Some Eclipse Foundation services are deprecated, or will be soon. Please ensure you've read this important communication.

Bug 352850

Summary: [TCP/IP Monitor] Improper handling of national characters
Product: [WebTools] WTP ServerTools Reporter: Krzysztof Daniel <krzysztof.daniel>
Component: wst.serverAssignee: Steven Hung <sghung>
Status: RESOLVED FIXED QA Contact: Elson Yuen <eyuen7>
Severity: normal    
Priority: P3 CC: ccc, eyuen7, sghung
Version: unspecifiedFlags: eyuen7: review+
Target Milestone: 3.2.5 P   
Hardware: PC   
OS: Windows XP   
See Also: https://git.eclipse.org/r/109098
Whiteboard:
Bug Depends on:    
Bug Blocks: 373442    
Attachments:
Description Flags
TestCase
none
Fix proposition
none
Patch as fragment
none
Deployable fragment for testing
none
Patch v2
none
Patch v2 as fragment (source)
none
Patch v2 as fragment (binary for testing)
none
Patch v1.3 (modifications to Christopher's patch v1.2)
none
New approach (Patch v1.4)
eyuen7: iplog+
New apprach (1.5) with a viewer
none
Plugins for testing with Eclipse 3.4
none
New approach (v1.6)
eyuen7: iplog+
Plugins for testing with Eclipse 3.4
none
Patch v1.7
eyuen7: iplog+
Patch v1.8 none

Description Krzysztof Daniel CLA 2011-07-22 07:52:41 EDT
Created attachment 200171 [details]
TestCase

Reproduction steps:
1. Import the test case, fix dependencies
2. Set up monitor on local port 9083
3. Right click on /jwsAddressBookClient/WebContent/WEB-INF/wsdl/AddressBookService.wsdl -> Web Services -> Test with Web Services Explorer
4. In the explorer, click FindAddress, type a name with national characters (f.e. japanese). Click Go.
5. Check the request in the tcp monitor. The name is unreadable.
Comment 1 Krzysztof Daniel CLA 2011-07-22 08:43:08 EDT
Created attachment 200177 [details]
Fix proposition

While I understand that byte view is a byte view, it is justified to want to read text with national characters. I have added a new view which displays the text using proper encoding. It is called a String view.
Comment 2 Krzysztof Daniel CLA 2011-07-27 03:10:59 EDT
Created attachment 200420 [details]
Patch as fragment

Functionality wrapped in a plugin fragment (source)
Comment 3 Krzysztof Daniel CLA 2011-07-27 03:14:28 EDT
Created attachment 200422 [details]
Deployable fragment for testing

Put this file in dropins folder to test it. You should have an additional view in TCP monitor called "String" which shows properly encoded content.
Comment 4 Krzysztof Daniel CLA 2011-08-01 03:21:18 EDT
Created attachment 200642 [details]
Patch v2
Comment 5 Krzysztof Daniel CLA 2011-08-01 03:27:37 EDT
Created attachment 200643 [details]
Patch v2 as fragment (source)
Comment 6 Krzysztof Daniel CLA 2011-08-01 03:28:02 EDT
Created attachment 200644 [details]
Patch v2 as fragment (binary for testing)

SUPPLIED INFORMATION:
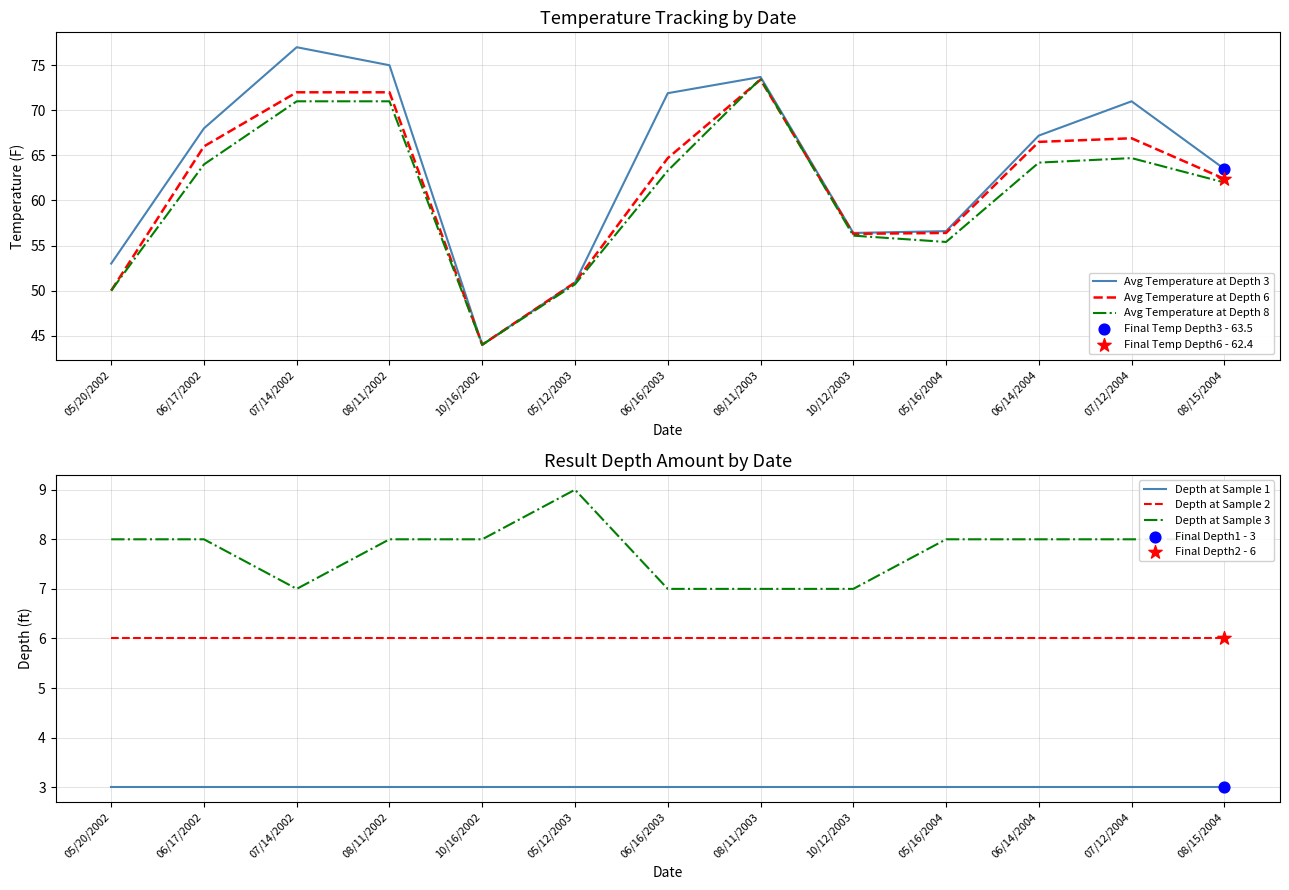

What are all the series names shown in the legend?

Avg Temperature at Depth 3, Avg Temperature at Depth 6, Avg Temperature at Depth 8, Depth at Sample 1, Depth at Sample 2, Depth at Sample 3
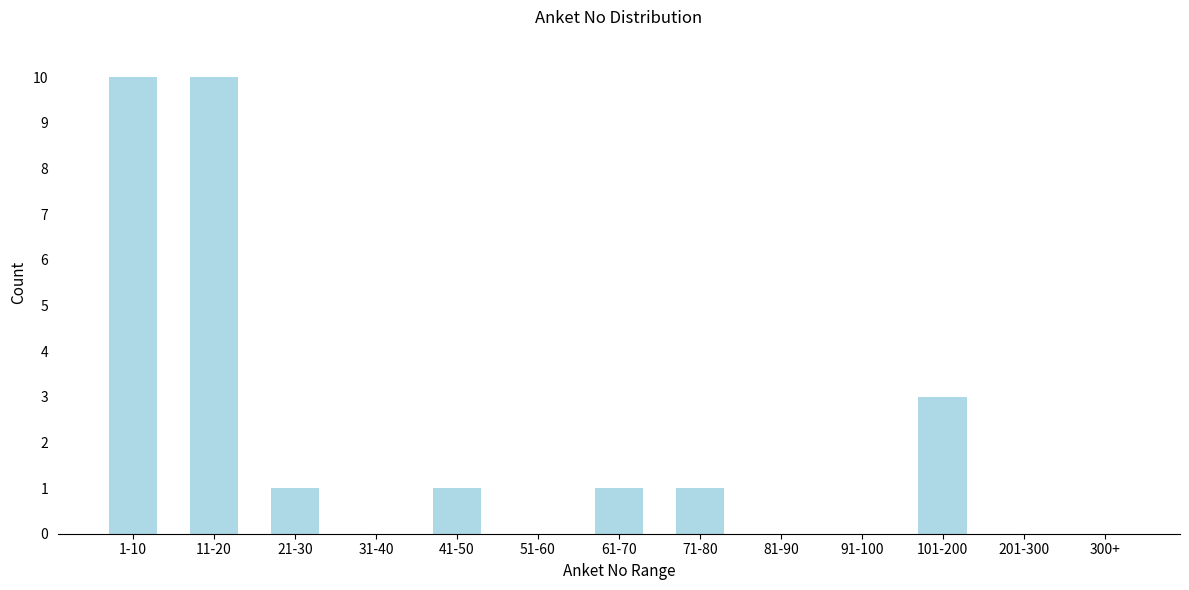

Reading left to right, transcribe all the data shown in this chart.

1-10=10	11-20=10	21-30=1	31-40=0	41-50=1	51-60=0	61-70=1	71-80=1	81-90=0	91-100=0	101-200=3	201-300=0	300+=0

QUESTIONS TO ANSWER:
**1)** In the bug report on national characters in the TCP/IP Monitor, why did Krzysztof Daniel add the String view?
**2)** Do these statements agree with the bug report on national characters in the TCP/IP Monitor? Answer yes or no for each, and quote the words from the report that decide it.
(a) The bug has been resolved as fixed.
(b) The reproduction steps set up the monitor on local port 8080.
(c) The deployable fragment should be placed in the plugins folder for testing.

TASK-BY-TASK RESULTS:
**1)** He accepted that the byte view is only a byte view, but said "it is justified to want to read text with national characters." The String view was added so that such text would be displayed "using proper encoding."

**2)**
(a) Yes: "Status: RESOLVED FIXED"
(b) No: "Set up monitor on local port 9083"
(c) No: "Put this file in dropins folder to test it."